Strangers to Us All
Lawyers and Poetry

Thomas P. Holt

(late 1880s-1978)
Oklahoma

We learned that Thomas P. Holt was an attoney, poet, and chairman of the Oklahoma state election board by way of an article in the Ada Evening News (Ada, Oklahoma), dated May 16, 1934.

Holt practiced law at Ada, Oklahoma from 1905 until his death.

There is apparently a reference to Holt and his poetry in Aletha Caldwell Conner's Anthology of Poetry by Oklahoma Writers (Oklahoma City, Oklahoma: Times-Journal Pub. Co., 1939)(vol.2).

We have been informed by Thomas R. Carlton, that his maternal great grandfather, Thomas P. Holt was one of the first lawyers in Ada, Indian Territory and that he wrote under the name Topeho or Thos.
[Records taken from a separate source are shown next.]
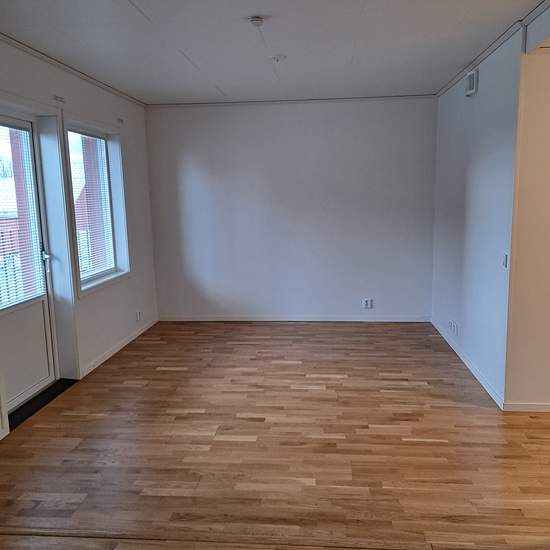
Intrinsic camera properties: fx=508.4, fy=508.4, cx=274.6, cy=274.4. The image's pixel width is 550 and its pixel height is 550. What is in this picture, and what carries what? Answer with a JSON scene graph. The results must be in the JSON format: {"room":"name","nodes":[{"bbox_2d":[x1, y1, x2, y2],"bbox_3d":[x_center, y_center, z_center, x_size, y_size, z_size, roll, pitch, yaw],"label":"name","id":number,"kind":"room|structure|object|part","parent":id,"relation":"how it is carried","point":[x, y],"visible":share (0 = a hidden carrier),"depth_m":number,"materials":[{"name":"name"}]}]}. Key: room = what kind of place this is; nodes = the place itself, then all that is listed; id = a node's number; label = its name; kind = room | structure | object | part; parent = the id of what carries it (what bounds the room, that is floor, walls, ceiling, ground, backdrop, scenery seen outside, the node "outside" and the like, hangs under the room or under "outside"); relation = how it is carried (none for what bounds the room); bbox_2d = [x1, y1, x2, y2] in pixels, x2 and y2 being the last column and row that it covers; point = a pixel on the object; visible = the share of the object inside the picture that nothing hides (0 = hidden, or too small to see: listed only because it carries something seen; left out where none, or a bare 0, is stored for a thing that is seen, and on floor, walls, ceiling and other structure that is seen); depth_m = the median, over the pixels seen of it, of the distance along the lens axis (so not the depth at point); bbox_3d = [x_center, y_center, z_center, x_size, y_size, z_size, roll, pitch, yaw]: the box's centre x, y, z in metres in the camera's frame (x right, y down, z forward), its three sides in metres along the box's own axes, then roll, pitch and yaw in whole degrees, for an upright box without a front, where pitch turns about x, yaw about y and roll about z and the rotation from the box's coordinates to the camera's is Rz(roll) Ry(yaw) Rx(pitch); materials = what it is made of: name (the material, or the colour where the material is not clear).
{"room":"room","nodes":[
{"label":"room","id":0,"kind":"room"},
{"bbox_2d":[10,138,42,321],"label":"red post outside door","id":1,"kind":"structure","parent":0,"point":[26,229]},
{"bbox_2d":[0,23,158,463],"bbox_3d":[-1.927,-0.110,2.388,0.212,2.562,7.682,0,9,6],"label":"left wall","id":2,"kind":"structure","parent":0,"point":[108,305],"depth_m":4.75,"materials":[{"name":"white paint"}]},
{"bbox_2d":[0,112,57,414],"bbox_3d":[-1.844,-0.065,3.549,0.127,2.045,0.866,0,9,6],"label":"door","id":3,"kind":"structure","parent":2,"relation":"in","point":[34,314],"depth_m":3.77,"materials":[{"name":"white paint"}]},
{"bbox_2d":[0,121,46,310],"bbox_3d":[-1.866,-0.406,3.526,0.039,1.236,0.671,0,9,6],"label":"door blind","id":4,"kind":"object","parent":3,"relation":"attached to","point":[28,296],"visible":0.92,"depth_m":3.66,"materials":[{"name":"white plastic"}]},
{"bbox_3d":[-1.777,-0.142,3.956,0.068,0.083,0.071,0,9,6],"label":"door handle","id":5,"kind":"part","parent":3,"relation":"part of","materials":[{"name":"silver metal"}]},
{"bbox_2d":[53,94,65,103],"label":"wall vent","id":6,"kind":"object","parent":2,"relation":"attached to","point":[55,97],"visible":0.98,"depth_m":3.89,"materials":[{"name":"white"}]},
{"bbox_2d":[0,24,144,107],"bbox_3d":[-1.767,-1.420,2.690,0.042,0.054,6.104,0,9,6],"label":"crown molding","id":7,"kind":"structure","parent":2,"relation":"attached to","point":[54,61],"depth_m":3.96,"materials":[{"name":"white paint"}]},
{"bbox_2d":[62,117,129,294],"bbox_3d":[-1.646,-0.613,4.608,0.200,1.475,1.078,0,9,6],"label":"window","id":8,"kind":"structure","parent":2,"relation":"in","point":[122,183],"depth_m":4.78,"materials":[{"name":"white"}]},
{"bbox_2d":[69,130,115,281],"bbox_3d":[-1.699,-0.640,4.693,0.040,1.267,0.822,0,9,6],"label":"window blind","id":9,"kind":"object","parent":8,"relation":"attached to","point":[101,139],"visible":0.65,"depth_m":4.71,"materials":[{"name":"white plastic"}]},
{"bbox_2d":[81,316,158,376],"bbox_3d":[-1.520,0.679,5.174,0.015,0.074,1.874,0,9,6],"label":"baseboard","id":10,"kind":"structure","parent":2,"relation":"attached to","point":[127,341],"depth_m":4.93,"materials":[{"name":"white paint"}]},
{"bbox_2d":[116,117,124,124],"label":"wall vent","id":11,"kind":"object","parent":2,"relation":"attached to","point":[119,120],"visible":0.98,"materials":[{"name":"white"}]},
{"bbox_2d":[135,309,142,321],"bbox_3d":[-1.477,0.441,5.520,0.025,0.118,0.122,0,9,6],"label":"wall socket","id":12,"kind":"object","parent":2,"relation":"attached to","point":[139,314],"visible":0.99,"depth_m":5.50,"materials":[{"name":"white plastic"}]},
{"bbox_2d":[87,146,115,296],"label":"red post outside window","id":13,"kind":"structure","parent":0,"point":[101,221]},
{"bbox_2d":[0,0,547,104],"bbox_3d":[0.345,-1.431,2.073,5.095,0.124,7.468,0,9,6],"label":"ceiling","id":14,"kind":"structure","parent":0,"point":[130,11],"depth_m":3.48,"materials":[{"name":"white paint"}]},
{"bbox_2d":[248,16,264,26],"bbox_3d":[-0.110,-1.518,3.052,0.095,0.036,0.094,0,9,6],"label":"smoke detector","id":15,"kind":"object","parent":14,"relation":"attached to","point":[258,20],"visible":0.98,"depth_m":3.03,"materials":[{"name":"white"}]},
{"bbox_2d":[271,54,286,62],"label":"ceiling outlet","id":16,"kind":"object","parent":14,"relation":"attached to","point":[278,57],"visible":0.99,"depth_m":3.88,"materials":[{"name":"white"}]},
{"bbox_2d":[0,320,548,549],"bbox_3d":[0.631,1.149,2.518,5.932,0.117,7.523,0,9,6],"label":"floor","id":17,"kind":"structure","parent":0,"point":[452,385],"depth_m":2.94,"materials":[{"name":"brown wood"}]},
{"bbox_2d":[9,378,76,430],"bbox_3d":[-1.777,0.939,3.730,0.237,0.021,0.846,0,9,6],"label":"door threshold","id":18,"kind":"object","parent":17,"relation":"on","point":[36,410],"visible":0.55,"depth_m":3.71,"materials":[{"name":"black metal"}]},
{"bbox_2d":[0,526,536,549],"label":"floor transition strip","id":19,"kind":"object","parent":17,"relation":"on","point":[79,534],"visible":0.98,"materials":[{"name":"brown wood"}]},
{"bbox_2d":[144,97,437,321],"bbox_3d":[0.201,-0.709,5.883,3.535,2.508,0.184,0,9,6],"label":"back wall","id":20,"kind":"structure","parent":0,"point":[317,113],"depth_m":5.77,"materials":[{"name":"paint"}]},
{"bbox_2d":[147,94,436,107],"bbox_3d":[0.190,-1.920,5.617,2.992,0.047,0.037,0,9,6],"label":"crown molding","id":21,"kind":"structure","parent":20,"relation":"attached to","point":[360,99],"depth_m":5.60,"materials":[{"name":"white paint"}]},
{"bbox_2d":[157,314,432,321],"bbox_3d":[0.210,0.515,5.990,3.062,0.073,0.014,0,9,6],"label":"baseboard","id":22,"kind":"structure","parent":20,"relation":"attached to","point":[384,320],"depth_m":5.98,"materials":[{"name":"white paint"}]},
{"bbox_2d":[361,298,373,308],"bbox_3d":[1.062,0.328,5.820,0.115,0.111,0.016,0,9,6],"label":"wall socket","id":23,"kind":"object","parent":20,"relation":"attached to","point":[366,301],"visible":1,"depth_m":5.82,"materials":[{"name":"white plastic"}]},
{"bbox_2d":[430,27,525,404],"bbox_3d":[1.720,-0.512,4.475,0.159,2.538,2.106,0,9,6],"label":"right wall","id":24,"kind":"structure","parent":0,"point":[473,175],"depth_m":4.00,"materials":[{"name":"paint"}]},
{"bbox_2d":[448,319,459,336],"bbox_3d":[1.674,0.491,4.768,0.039,0.104,0.268,0,9,6],"label":"wall socket","id":25,"kind":"object","parent":24,"relation":"attached to","point":[455,328],"visible":0.98,"depth_m":4.73,"materials":[{"name":"white plastic"}]},
{"bbox_2d":[431,318,504,409],"bbox_3d":[1.664,0.706,4.606,0.015,0.075,2.221,0,9,6],"label":"baseboard","id":26,"kind":"structure","parent":24,"relation":"attached to","point":[461,357],"depth_m":4.19,"materials":[{"name":"white paint"}]},
{"bbox_2d":[465,69,478,95],"bbox_3d":[1.601,-1.562,4.149,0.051,0.174,0.174,0,9,6],"label":"wall vent","id":27,"kind":"object","parent":24,"relation":"attached to","point":[472,84],"visible":0.99,"depth_m":4.09,"materials":[{"name":"white"}]},
{"bbox_2d":[436,0,549,94],"bbox_3d":[1.470,-1.399,2.281,0.075,0.061,5.888,0,9,6],"label":"crown molding","id":28,"kind":"structure","parent":24,"relation":"attached to","point":[487,51],"depth_m":3.44,"materials":[{"name":"white paint"}]},
{"bbox_2d":[501,252,507,268],"bbox_3d":[1.572,-0.101,3.479,0.017,0.108,0.068,0,9,6],"label":"light switch","id":29,"kind":"object","parent":24,"relation":"attached to","point":[504,260],"visible":0.96,"depth_m":3.47,"materials":[{"name":"white plastic"}]},
{"bbox_2d":[505,35,549,411],"bbox_3d":[2.848,-0.325,3.214,2.941,2.524,0.152,0,9,6],"label":"wall","id":30,"kind":"structure","parent":0,"point":[549,269],"depth_m":3.30,"materials":[{"name":"beige paint"}]},
{"bbox_2d":[503,401,549,411],"bbox_3d":[3.116,0.894,3.350,3.241,0.069,0.014,0,9,6],"label":"baseboard","id":31,"kind":"structure","parent":30,"relation":"attached to","point":[540,406],"depth_m":3.46,"materials":[{"name":"white paint"}]},
{"bbox_2d":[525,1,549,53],"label":"ceiling beam","id":32,"kind":"structure","parent":0,"point":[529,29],"depth_m":2.99,"materials":[{"name":"white paint"}]},
{"label":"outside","id":33,"kind":"structure","parent":0,"visible":0},
{"label":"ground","id":34,"kind":"structure","parent":33,"visible":0},
{"bbox_2d":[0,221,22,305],"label":"balcony railing","id":35,"kind":"object","parent":34,"relation":"on","point":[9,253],"visible":0.33,"depth_m":5.30,"materials":[{"name":"metal"}]}
]}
P. Holt. While working as a lawyer for the railroads, Holt spent some time in the Arizona Territory and submitted offerings to the newspapers there under the name Topeho. Judge Holt, as he was long referred to in Ada, was at times a District Judge, and he also served as one of the first State Representatives from Pontotoc County to the Oklahoma House of Representatives. His daughter Roba Holt was longtime personal secretary to Sen. Robert S. Kerr, Speaker of the House of the U.S. Senate.

Mr. Carlton goes on to tell us that his mother, Betty Sue Carlton, was nominated several times for the post of Poet Laureate for the State of Oklahoma and is widely known down home and by an Oklahoma Senate proclamation as Oklahoma's Poet.

Carlton has, to date, found no publication of his great grandfather's poetry.